Prof. Hagen Fleischer, Historiker, Universität Athen
„Herr Kohl, als er zum ersten Mal angesprochen wurde, sagt er: „Jetzt? Na jetzt ist es zu spät“. Also das zu früh/zu spät kommt direkt hintereinander und natürlich von griechischer Seite, man merkt die Absicht und man ist verstimmt.“
In einer diplomatischen Note forderte Griechenland 1995 erneut Verhandlungen über die Rückzahlung der Zwangsanleihe, wurde aber kühl abserviert:
„Nach Ablauf von 50 Jahren nach Kriegsende … habe die Reparationsfrage ihre Berechtigung verloren.“
Immer wieder neue Winkelzüge, gegen die es aber wohl keine rechtliche Handhabe gibt. Denn dem zuständigen Internationalen Gerichtshof in Den Haag hat sich Deutschland nur für Streitfälle unterworfen, die nach 2008 entstanden – also ausdrücklich nicht für Ungeklärtes aus dem Zweiten Weltkrieg.
Zwar hat sich mit Bundespräsident Joachim Gauck im vergangenen Jahr erstmals ein Politiker im Namen Deutschlands für die Verbrechen in Griechenland entschuldigt. Alle finanziellen Ansprüche aber blockt Deutschland mit dem Recht des Stärkeren bis heute ab.
Die Opposition im Bundestag kritisiert das scharf. Schon lange vor dem Regierungsantritt der heutigen Regierung in Athen, forderten Politiker der Linken Verhandlungen über die Rückzahlung der Zwangsanleihe.
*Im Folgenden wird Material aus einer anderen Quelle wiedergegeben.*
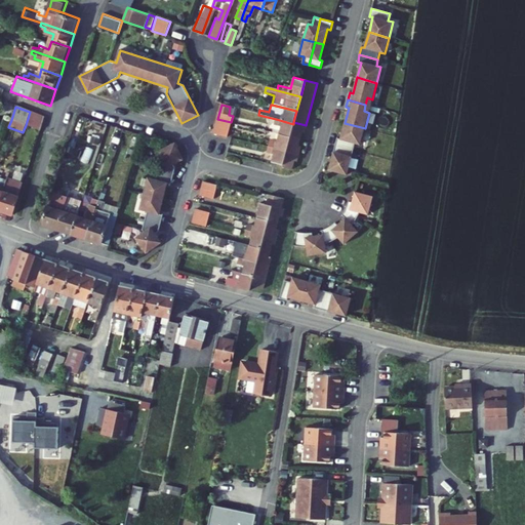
[(40,130),(45,117),(30,112),(26,125),(40,130)]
Ulla Jelpke, Die Linke, Mitglied des Deutschen Bundestages
„Es ist letztendlich eine moralisch-ethische Frage, wie Deutschland sich dazu verhält und wie es zu seiner Schuld steht, also zu der Vergangenheit steht und ob man das einfach so abbügelt oder ob man sagt also, das was die Nazis Griechenland genommen haben, darf Deutschland nicht behalten.“
Um der Bundesregierung entgegenzukommen, schlägt der ehemalige-FDP-Politiker Jorgo Chatzimarkakis eine diplomatische Lösung vor. Er ist heute griechischer Sonderbotschafter.
Jorgo Chatzimarkakis, Sonderbotschafter Griechenland
„Gefragt ist, dass man dem Land tatsächlich jetzt das Geld zurückgibt, eventuell aber über eine Fondslösung, die ganz konkret Projekte fördert.“
So würde aus einer Reparationsleistung für Griechenland eine Art Wiederaufbauleistung. Das Geld könnte für Infrastrukturmaßnahmen investiert, Griechenland wieder zukunftsfähig gemacht werden.
Vielleicht ja eine Lösung, bei der alle Seiten ihr Gesicht wahren könnten.